The main advantage of an online website builder is that it is quick and easy to use, and often does not require prior experience. Often, a website can be built and be up and running live on the Internet quickly. Technical support is usually provided, as are how-to video and help files.
HTML tools are divided into those that allow editing of the source code and those that only have a WYSIWYG mode.
Offline web builders cater to professional web designers who need to create pages for more than one client or web host. Modern offline web builders are usually both WYSIWYG and allow direct editing of source code and cascading style sheets (CSS) styling.

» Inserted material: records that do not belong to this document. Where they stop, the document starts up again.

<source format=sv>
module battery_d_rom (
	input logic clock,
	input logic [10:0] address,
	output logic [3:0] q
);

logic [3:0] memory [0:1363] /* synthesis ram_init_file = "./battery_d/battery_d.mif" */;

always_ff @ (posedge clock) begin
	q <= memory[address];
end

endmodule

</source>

They generally require at least a basic understanding of HTML and CSS. Although they are more flexible than online builders, many proprietary offline website builder software can be expensive, however, there are also many open-source website builders.

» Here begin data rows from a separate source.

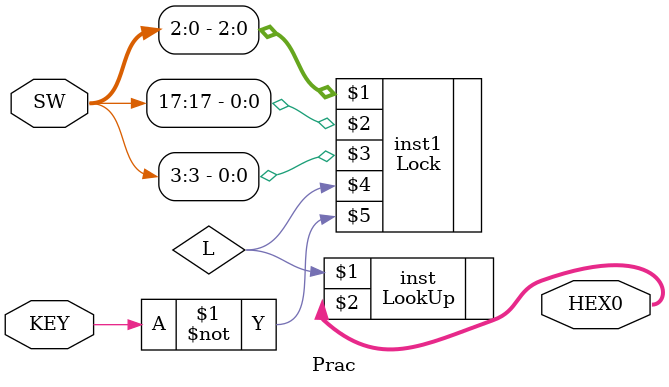
<source format=v>
module Prac(SW, KEY, HEX0);
input[0:0] KEY;
input[17:0] SW;
output [6:0] HEX0;
wire L;
Lock inst1(SW[2:0], SW[17], SW[3], L, ~KEY[0]);
LookUp inst(L, HEX0);
endmodule













</source>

The first websites were created in the early 1990s. These sites were manually written in HTML.
Over time, software was created to help design web pages: e.g. Microsoft released FrontPage in November 1995.
By 1998, Dreamweaver had been established as the industry leader; however, some have criticized the quality of the code produced by such software as being overblown and reliant on tables. As the industry moved towards W3C standards, Dreamweaver and others were criticized for not being compliant. Compliance has improved over time, but many professionals still prefer to write optimized markup by hand.

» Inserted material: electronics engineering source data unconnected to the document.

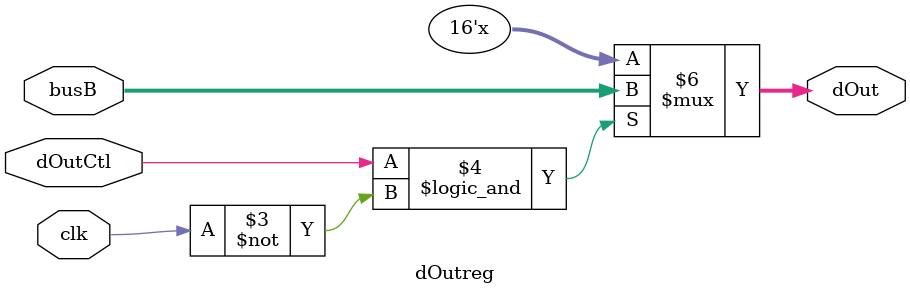
<source format=v>
/*
 * dOutreg: data output register
 *
 * Copyright (c) 2001. Integrated Computer Systems Lab., KAIST
 * All rights reserved.
 *
 * Author: Bae Young-Don(donny@ics.kaist.ac.kr)
 * Source: dOutreg.v
 * Date: 2001/8/23
 */

module	dOutreg (
	clk,
	busB,
	dOutCtl,
	dOut
);
input		clk;
input	[15:0]	busB;
input		dOutCtl;
output	[15:0]	dOut;

reg	[15:0]	dOut;

always@(clk or dOutCtl or busB)
begin
	if(dOutCtl == 1'b1 && clk == 1'b0) // transparent latch
		dOut = busB;
end

endmodule

</source>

Open source tools were typically developed to the standards and made fewer exceptions for the then-dominant Internet Explorer’s deviations from the standards.
The W3C started Amaya in 1996 to showcase Web technologies in a fully featured Web client. This was to provide a framework that integrated many W3C technologies in a single, consistent environment. Amaya started as an HTML and CSS editor and now supports XML, XHTML, MathML, and SVG.
GeoCities was one of the first more modern site builders that didn’t require any technical skills. Five years after its launch in 1994 Yahoo! purchased it for $3.6 billion. After becoming obsolescent, it was shut down in April 2009.